HBI Deals+Insights / News

German nursing home market: Five things every new entrant should know

 

The German nursing homes market looks ripe for consolidation – 15,000 homes are run by 6,000 providers, but the market is heavily regulated. This is what every investor or operator looking at the market ought know according to Hermann Thiel, CEO of healthcare real estate consultancy Terranus.

There is huge scope for consolidation

Public providers cover 5% of the market, 35-40% is covered by private providers, and the sizeable remainder, 55-60%, is provided by charity-based and religious non-profit organisations. All draw their revenues from a mixture of a mandatory national care insurance, and depending on means of the resident, either personal contributions or social welfare support.

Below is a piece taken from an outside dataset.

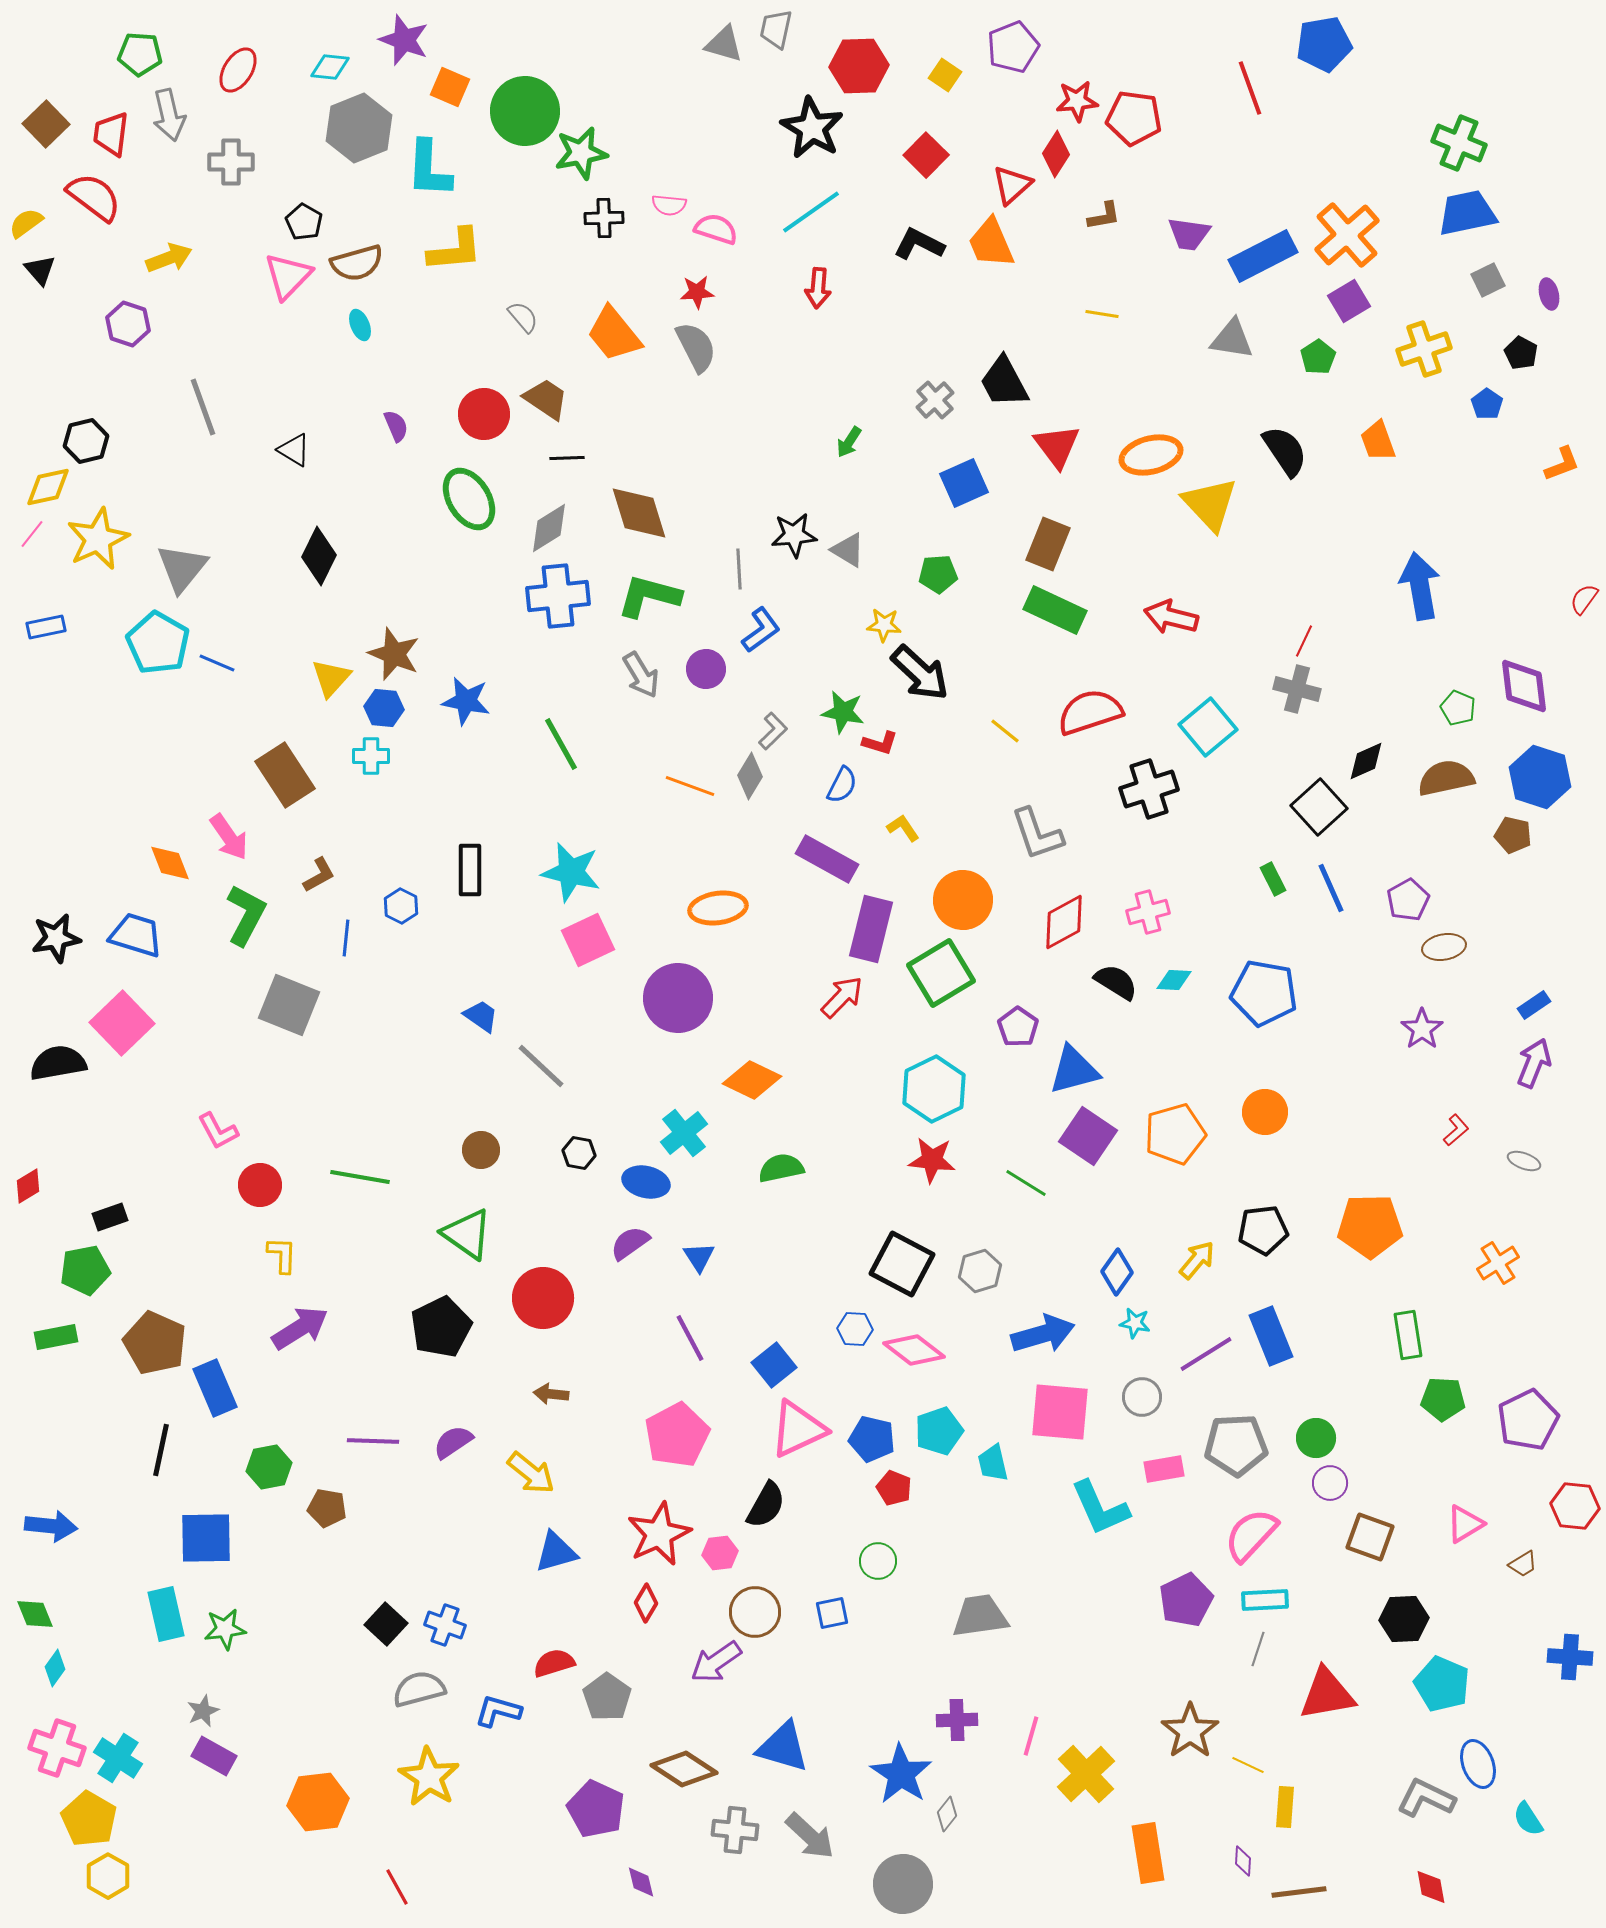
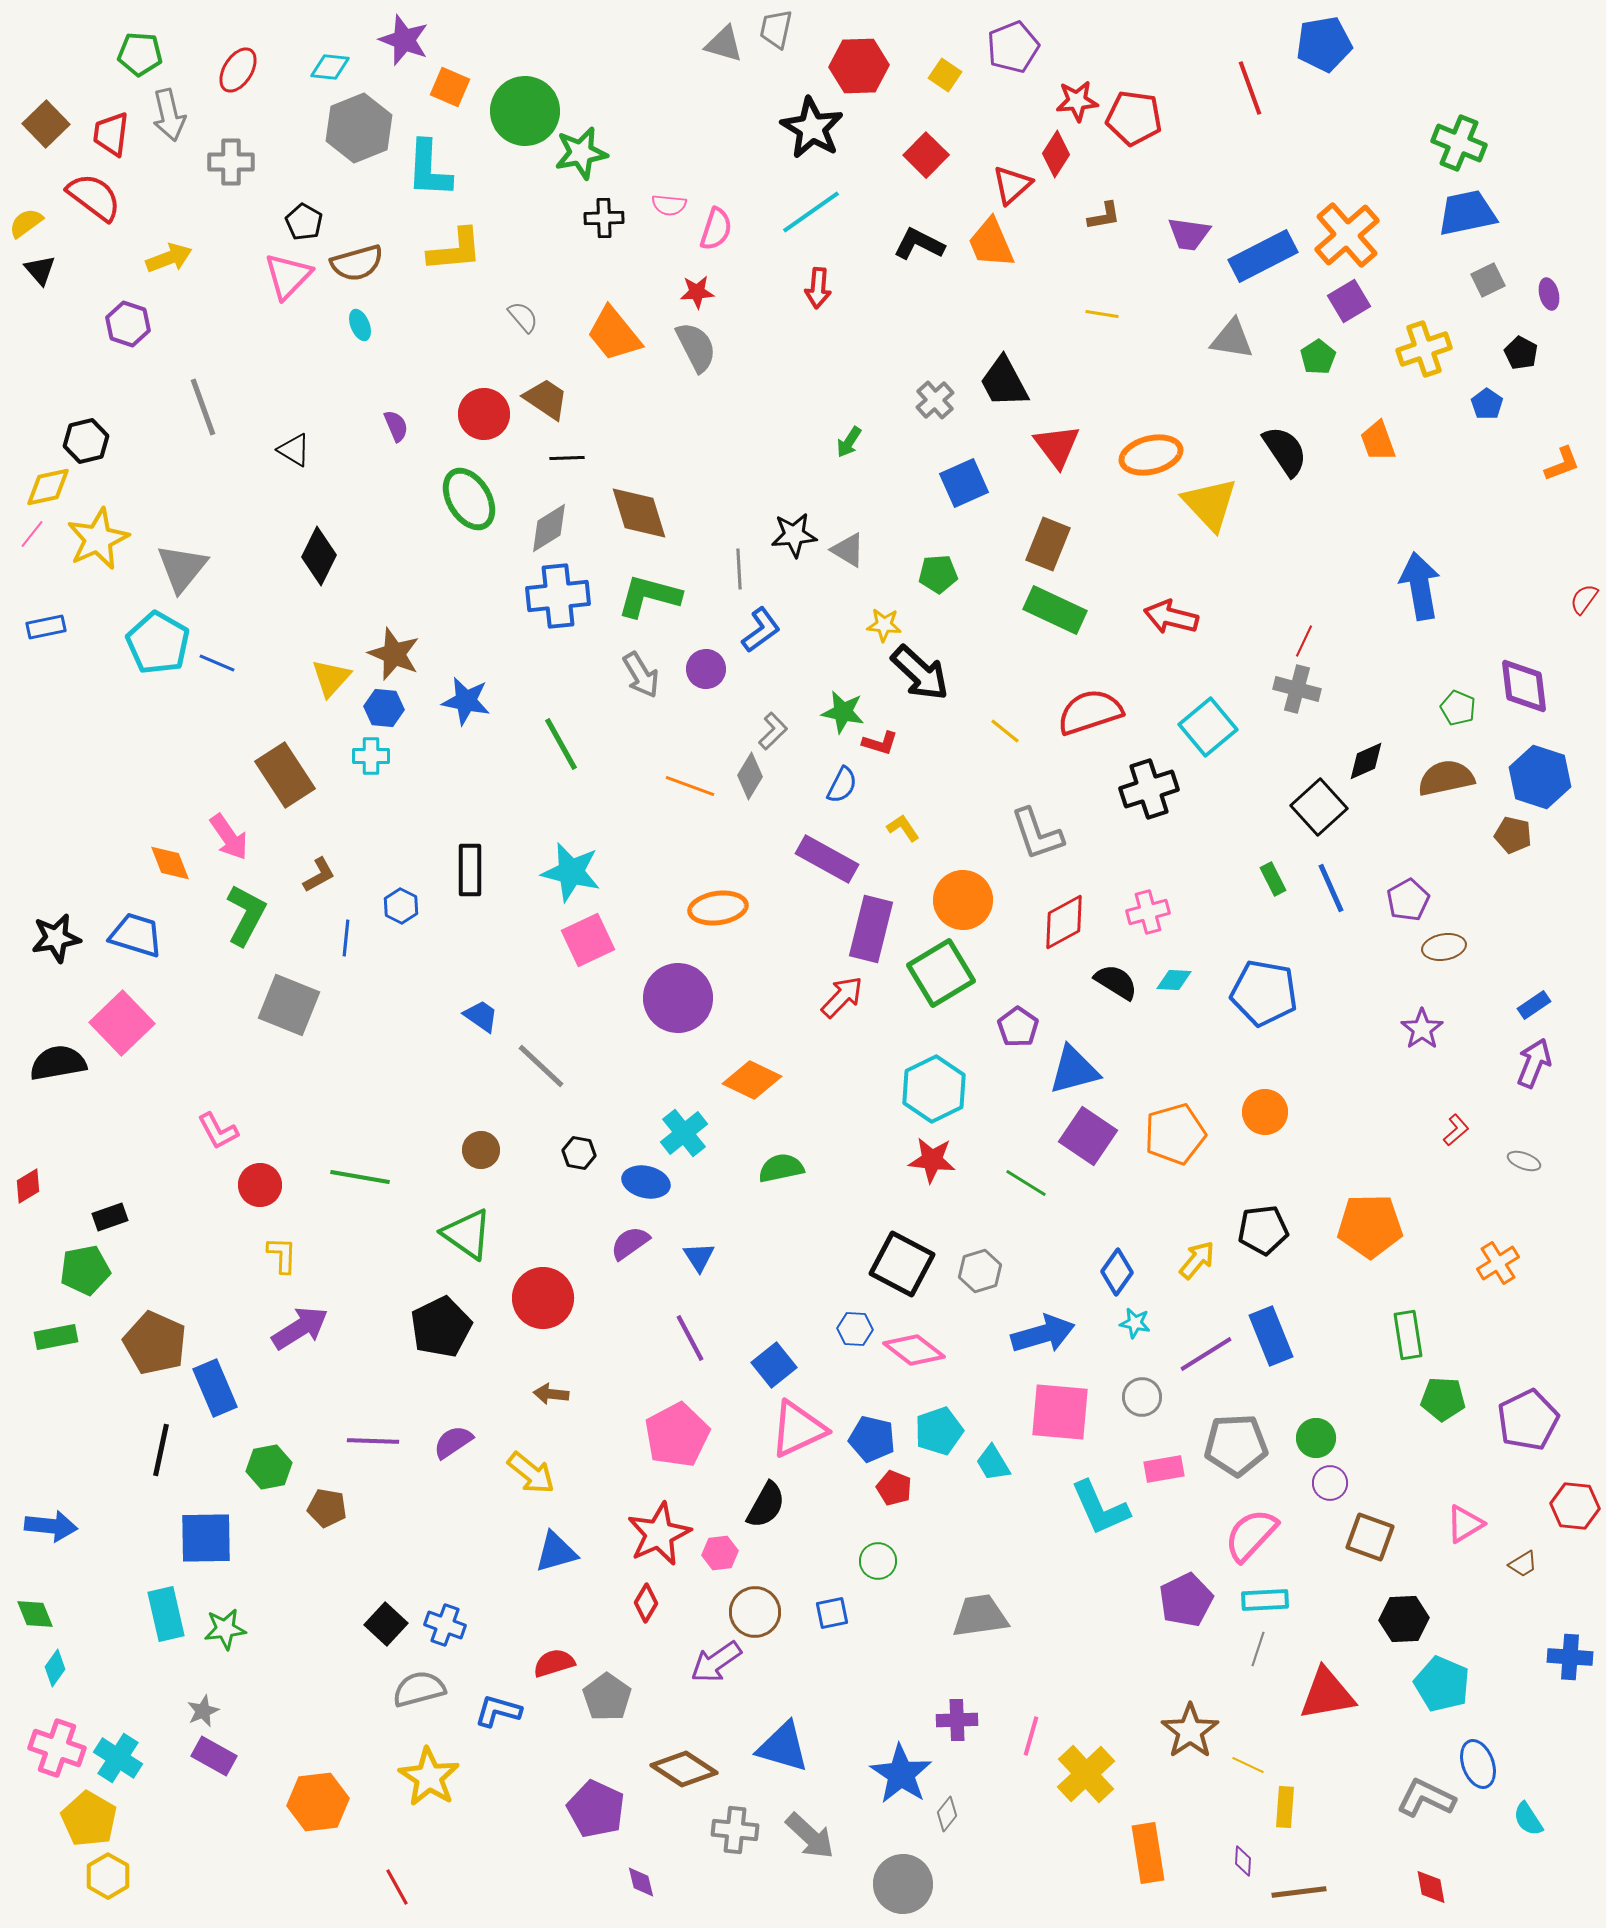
pink semicircle at (716, 229): rotated 90 degrees clockwise
cyan trapezoid at (993, 1463): rotated 18 degrees counterclockwise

Its historically non-commercial structure and high levels of regulation at one point meant that the largest provider controlled only a 2% market share, which made it ripe for a swathe of mergers in recent years leading to a slew of larger operatives, with French operator Korian the largest player now holding a 4% market share.

Profits are regulated

Thiel says: “The German market is consolidating. Investment from abroad is quite complicated because the German market is highly political, there is a lot of political influence.”

“A lot of people are saying ‘people from abroad are trying to take money from our elderly, and trying to earn money from social welfare’, so it is quite difficult to earn money. You are doing quite well if you earn a modest profit.”

Previous governments that have likened foreign investment in this market to a heuschreckenplage – a ‘plague of locusts’, but this has not resulted in any specific protectionist legislation. Regulation to prevent excessive profiteering from care home operation is set out in Pflegestärkungsgesetz III, Germany’s Long Term Care Strengthening Acts.

And so is pricing 

An inflexible pricing system also often takes new entrants to the market by surprise, he adds. Thiel explains: ‘We cannot simply put prices up in Germany. There is no chance. The processes are state-controlled and state driven.”

Different areas have different regulations

The regulations differ depending on where in Germany you are based. Thiel says: “We have a complicated situation because we have federal law and we have the state law. What was federal law regarding nursing homes is now state law. We now have about ten definitions of ‘nursing home’. All these things make it really complicated.”

There are substantial opportunities, but growth requires careful integration

In recent years one of the major growing players in the nursing home industry has been Alloheim, which went from being the eighth largest provider to the second largest in less than five years, and were then purchased by Nordic Capital for €1bn last year.

It was a large portfolio, that came at quite a steep price. Thiel says: “It grew in the last few years really quickly, it did a lot of mergers, but if you grow so fast, you have to do also the post-merger business and this is really risky for entrants. You have to integrate all of the companies you have bought. It’s a work in progress at Alloheim.”

The new owner inherits risks when it buys operators that have not fully standardised care practices across all of the homes it runs. The costs associated with standardising smaller care homes are sometimes unwisely ignored during these transactions, while operators concentrate on simply increasing the number of residents for which they provide care. Nordic Capital made a bold purchase of Alloheim, considering the ongoing integration work it with which it was already engaged, says Thiel. The high price tags reflect the increase in value to the individual assets by including them in the larger whole. Nordic Capital would be in a good position if it chose to sell in the future, whether it completes integration or not.